What is needed:
In your copy, set down the entries exactly and exclude the pictures.

##### The data

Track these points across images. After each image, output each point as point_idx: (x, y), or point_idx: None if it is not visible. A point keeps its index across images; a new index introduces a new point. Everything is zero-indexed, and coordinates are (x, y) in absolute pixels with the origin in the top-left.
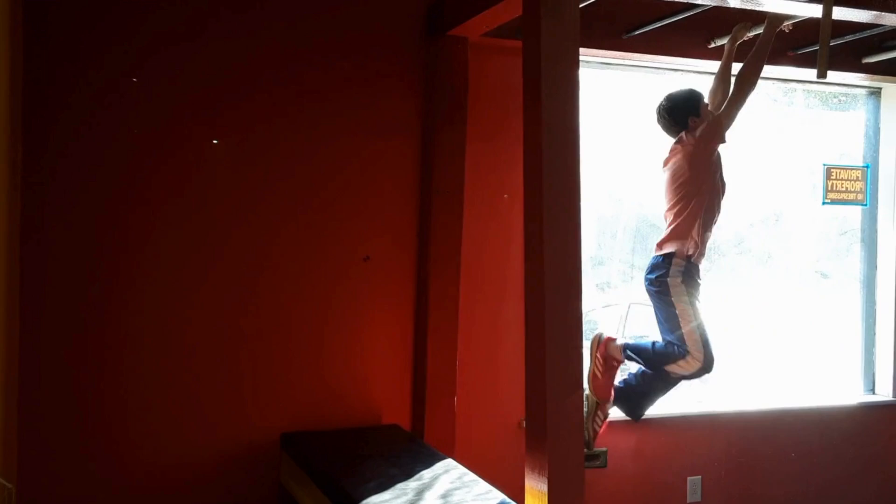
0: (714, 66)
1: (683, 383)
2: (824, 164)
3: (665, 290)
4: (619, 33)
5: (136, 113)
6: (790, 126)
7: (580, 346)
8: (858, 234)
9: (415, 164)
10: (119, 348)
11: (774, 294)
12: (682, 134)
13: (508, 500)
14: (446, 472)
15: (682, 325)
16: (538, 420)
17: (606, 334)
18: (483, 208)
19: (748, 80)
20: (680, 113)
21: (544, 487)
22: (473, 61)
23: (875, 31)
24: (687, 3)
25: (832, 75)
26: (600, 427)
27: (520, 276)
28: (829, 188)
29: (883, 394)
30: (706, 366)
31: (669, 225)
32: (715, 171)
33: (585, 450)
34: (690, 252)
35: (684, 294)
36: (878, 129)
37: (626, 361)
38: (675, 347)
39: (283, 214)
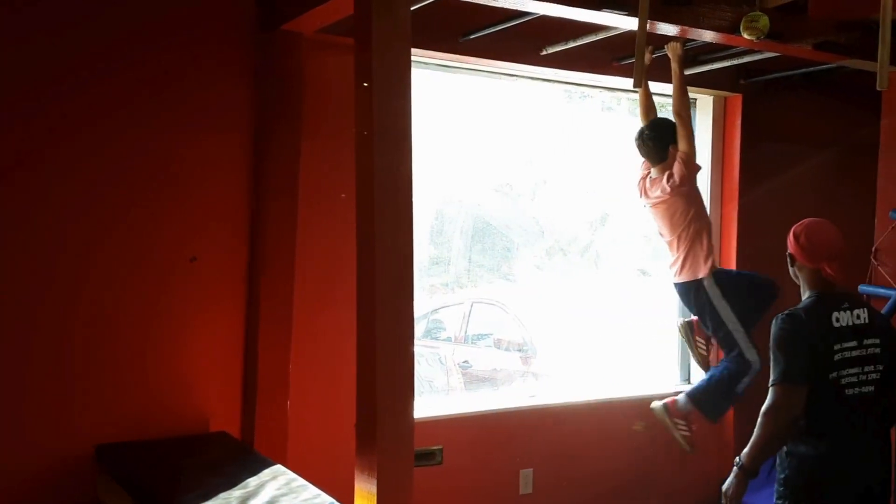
0: (547, 72)
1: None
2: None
3: (710, 306)
4: (456, 36)
5: None
6: (616, 132)
7: (411, 348)
8: None
9: (247, 162)
10: None
11: (601, 291)
12: (665, 183)
13: (336, 503)
14: (274, 478)
15: (733, 332)
16: (368, 421)
17: (664, 402)
18: (319, 207)
19: (684, 112)
20: (663, 141)
21: (373, 488)
22: (311, 58)
23: (690, 45)
24: (518, 10)
25: (650, 85)
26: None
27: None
28: None
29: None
30: (760, 366)
31: (682, 256)
32: (700, 194)
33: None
34: (704, 275)
35: (722, 299)
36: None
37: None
38: (733, 367)
39: (107, 213)
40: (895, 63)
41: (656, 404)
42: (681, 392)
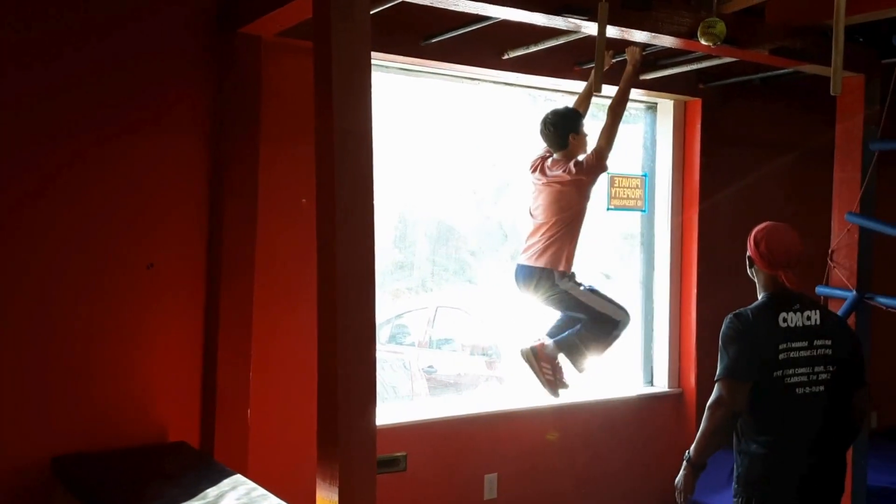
0: (509, 76)
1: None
2: (608, 173)
3: (563, 295)
4: (418, 40)
5: None
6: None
7: (373, 353)
8: (639, 239)
9: (206, 166)
10: None
11: None
12: (571, 165)
13: None
14: (234, 488)
15: (593, 305)
16: (329, 428)
17: (531, 343)
18: (280, 212)
19: (619, 110)
20: (562, 128)
21: (335, 497)
22: (271, 61)
23: (650, 50)
24: (478, 14)
25: (609, 89)
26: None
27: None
28: (613, 195)
29: (660, 385)
30: (627, 315)
31: (547, 241)
32: (589, 197)
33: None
34: (563, 269)
35: (576, 286)
36: (655, 140)
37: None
38: (599, 323)
39: (60, 219)
40: (848, 68)
41: (524, 348)
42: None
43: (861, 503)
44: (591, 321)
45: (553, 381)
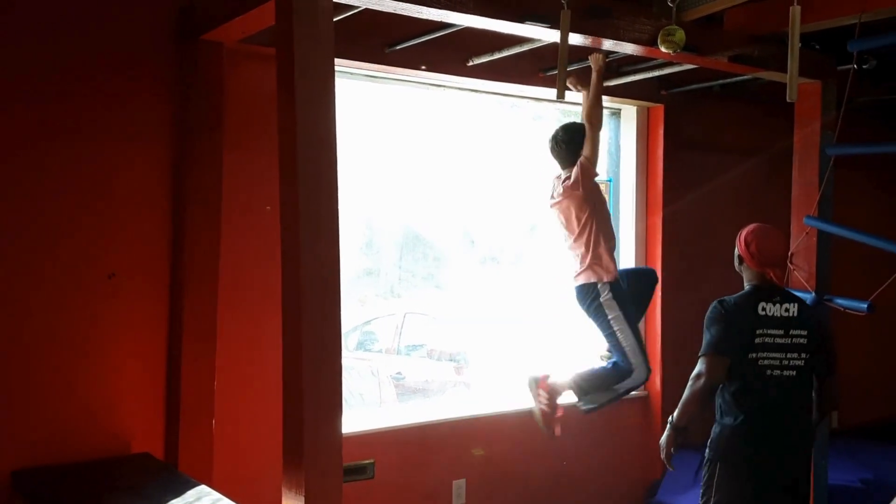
0: (475, 83)
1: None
2: None
3: (601, 312)
4: (382, 47)
5: None
6: (544, 142)
7: (339, 361)
8: None
9: (168, 175)
10: None
11: (532, 299)
12: (562, 186)
13: None
14: (198, 499)
15: (619, 334)
16: (295, 437)
17: (539, 373)
18: (244, 220)
19: (594, 119)
20: (573, 145)
21: None
22: (233, 68)
23: (613, 56)
24: (442, 21)
25: (574, 95)
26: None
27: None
28: None
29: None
30: (645, 370)
31: (583, 257)
32: (603, 200)
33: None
34: (608, 279)
35: (617, 309)
36: (619, 146)
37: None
38: (620, 366)
39: (18, 229)
40: (805, 75)
41: (530, 375)
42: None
43: (823, 501)
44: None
45: (548, 413)
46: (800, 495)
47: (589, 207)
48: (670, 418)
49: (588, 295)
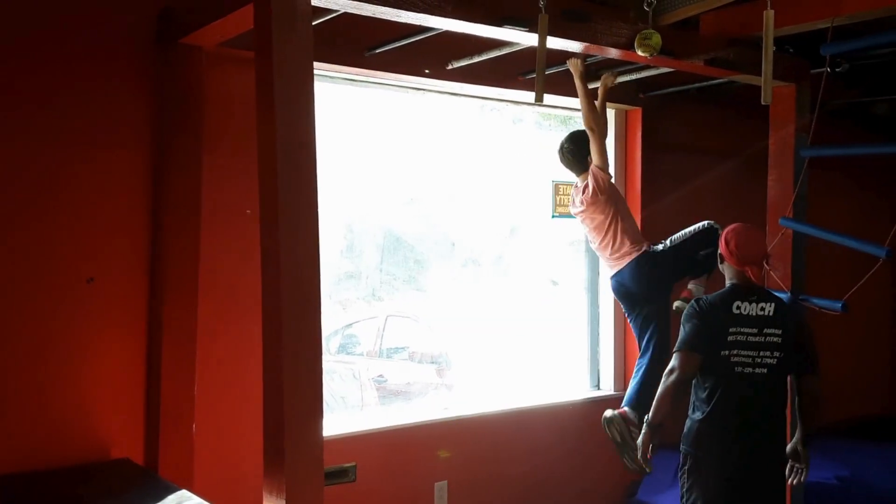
0: (454, 86)
1: None
2: (553, 181)
3: (645, 280)
4: (362, 51)
5: None
6: (523, 146)
7: (320, 364)
8: (583, 245)
9: (147, 178)
10: None
11: (513, 301)
12: (583, 196)
13: None
14: None
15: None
16: (275, 440)
17: (613, 411)
18: (223, 224)
19: (594, 125)
20: (579, 152)
21: None
22: (212, 71)
23: (591, 60)
24: (421, 25)
25: (552, 99)
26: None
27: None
28: (558, 203)
29: (606, 389)
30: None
31: (616, 248)
32: (621, 196)
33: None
34: (646, 248)
35: (656, 268)
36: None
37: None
38: (656, 365)
39: None
40: (780, 78)
41: (611, 415)
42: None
43: (800, 499)
44: (651, 361)
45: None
46: (768, 492)
47: (612, 208)
48: (646, 417)
49: (633, 272)
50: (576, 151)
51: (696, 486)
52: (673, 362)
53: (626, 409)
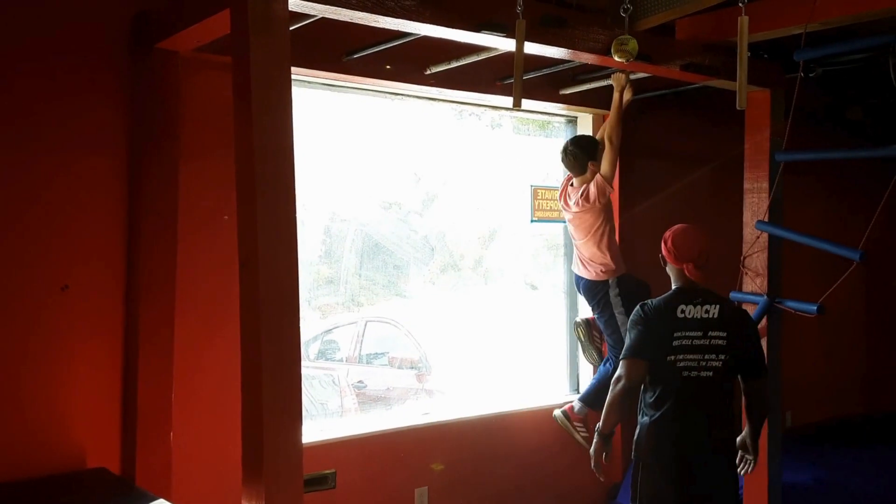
0: (432, 91)
1: None
2: (531, 185)
3: (608, 307)
4: (340, 56)
5: None
6: (502, 150)
7: (298, 370)
8: (562, 249)
9: (122, 185)
10: None
11: (493, 306)
12: (580, 198)
13: None
14: None
15: (623, 335)
16: (254, 448)
17: (562, 408)
18: (201, 230)
19: (615, 138)
20: (581, 157)
21: None
22: (190, 76)
23: (569, 65)
24: (399, 31)
25: (530, 104)
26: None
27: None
28: (536, 207)
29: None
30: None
31: (595, 258)
32: (612, 209)
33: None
34: (616, 276)
35: (621, 305)
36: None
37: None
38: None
39: None
40: (754, 83)
41: (557, 412)
42: (572, 400)
43: (777, 500)
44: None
45: (590, 438)
46: (718, 494)
47: (602, 217)
48: (597, 426)
49: (598, 291)
50: (579, 155)
51: (644, 491)
52: (619, 370)
53: (573, 403)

##########

Task output:
Track these points across images. After each image, output each point as point_idx: (x, y), or point_idx: None if it is not visible. A point keeps its index across images; a new index introduces a new point. Everything is zero-indexed, and coordinates are (x, y) in absolute pixels with the origin in the top-left.
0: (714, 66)
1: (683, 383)
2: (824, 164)
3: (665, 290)
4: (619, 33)
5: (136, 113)
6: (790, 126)
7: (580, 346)
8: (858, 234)
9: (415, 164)
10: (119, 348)
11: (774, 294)
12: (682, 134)
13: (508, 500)
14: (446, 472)
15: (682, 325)
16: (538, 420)
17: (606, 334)
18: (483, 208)
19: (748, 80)
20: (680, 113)
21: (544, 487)
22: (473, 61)
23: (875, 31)
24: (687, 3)
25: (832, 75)
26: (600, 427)
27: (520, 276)
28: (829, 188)
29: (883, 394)
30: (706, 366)
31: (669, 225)
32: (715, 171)
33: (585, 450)
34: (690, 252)
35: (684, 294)
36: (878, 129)
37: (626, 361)
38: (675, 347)
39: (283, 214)
0: (547, 72)
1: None
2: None
3: (710, 306)
4: (456, 36)
5: None
6: (616, 132)
7: (411, 348)
8: None
9: (247, 162)
10: None
11: (601, 291)
12: (665, 183)
13: (336, 503)
14: (274, 478)
15: (733, 332)
16: (368, 421)
17: (664, 402)
18: (319, 207)
19: (684, 112)
20: (663, 141)
21: (373, 488)
22: (311, 58)
23: (690, 45)
24: (518, 10)
25: (650, 85)
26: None
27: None
28: None
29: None
30: (760, 366)
31: (682, 256)
32: (700, 194)
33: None
34: (704, 275)
35: (722, 299)
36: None
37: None
38: (733, 367)
39: (107, 213)
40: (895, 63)
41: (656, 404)
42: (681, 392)
0: (509, 76)
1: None
2: (608, 173)
3: (563, 295)
4: (418, 40)
5: None
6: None
7: (373, 353)
8: (639, 239)
9: (206, 166)
10: None
11: None
12: (571, 165)
13: None
14: (234, 488)
15: (593, 305)
16: (329, 428)
17: (531, 343)
18: (280, 212)
19: (619, 110)
20: (562, 128)
21: (335, 497)
22: (271, 61)
23: (650, 50)
24: (478, 14)
25: (609, 89)
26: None
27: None
28: (613, 195)
29: (660, 385)
30: (627, 315)
31: (547, 241)
32: (589, 197)
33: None
34: (563, 269)
35: (576, 286)
36: (655, 140)
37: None
38: (599, 323)
39: (60, 219)
40: (848, 68)
41: (524, 348)
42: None
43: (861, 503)
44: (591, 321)
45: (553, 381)
0: (475, 83)
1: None
2: None
3: (601, 312)
4: (382, 47)
5: None
6: (544, 142)
7: (339, 361)
8: None
9: (168, 175)
10: None
11: (532, 299)
12: (562, 186)
13: None
14: (198, 499)
15: (619, 334)
16: (295, 437)
17: (539, 373)
18: (244, 220)
19: (594, 119)
20: (573, 145)
21: None
22: (233, 68)
23: (613, 56)
24: (442, 21)
25: (574, 95)
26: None
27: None
28: None
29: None
30: (645, 370)
31: (583, 257)
32: (603, 200)
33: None
34: (608, 279)
35: (617, 309)
36: (619, 146)
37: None
38: (620, 366)
39: (18, 229)
40: (805, 75)
41: (530, 375)
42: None
43: (823, 501)
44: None
45: (548, 413)
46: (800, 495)
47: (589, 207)
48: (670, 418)
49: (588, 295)
0: (454, 86)
1: None
2: (553, 181)
3: (645, 280)
4: (362, 51)
5: None
6: (523, 146)
7: (320, 364)
8: (583, 245)
9: (147, 178)
10: None
11: (513, 301)
12: (583, 196)
13: None
14: None
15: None
16: (275, 440)
17: (613, 411)
18: (223, 224)
19: (594, 125)
20: (579, 152)
21: None
22: (212, 71)
23: (591, 60)
24: (421, 25)
25: (552, 99)
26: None
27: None
28: (558, 203)
29: (606, 389)
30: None
31: (616, 248)
32: (621, 196)
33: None
34: (646, 248)
35: (656, 268)
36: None
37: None
38: (656, 365)
39: None
40: (780, 78)
41: (611, 415)
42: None
43: (800, 499)
44: (651, 361)
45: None
46: (768, 492)
47: (612, 208)
48: (646, 417)
49: (633, 272)
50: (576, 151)
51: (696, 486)
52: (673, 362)
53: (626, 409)
0: (432, 91)
1: None
2: (531, 185)
3: (608, 307)
4: (340, 56)
5: None
6: (502, 150)
7: (298, 370)
8: (562, 249)
9: (122, 185)
10: None
11: (493, 306)
12: (580, 198)
13: None
14: None
15: (623, 335)
16: (254, 448)
17: (562, 408)
18: (201, 230)
19: (615, 138)
20: (581, 157)
21: None
22: (190, 76)
23: (569, 65)
24: (399, 31)
25: (530, 104)
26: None
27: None
28: (536, 207)
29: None
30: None
31: (595, 258)
32: (612, 209)
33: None
34: (616, 276)
35: (621, 305)
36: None
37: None
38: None
39: None
40: (754, 83)
41: (557, 412)
42: (572, 400)
43: (777, 500)
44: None
45: (590, 438)
46: (718, 494)
47: (602, 217)
48: (597, 426)
49: (598, 291)
50: (579, 155)
51: (644, 491)
52: (619, 370)
53: (573, 403)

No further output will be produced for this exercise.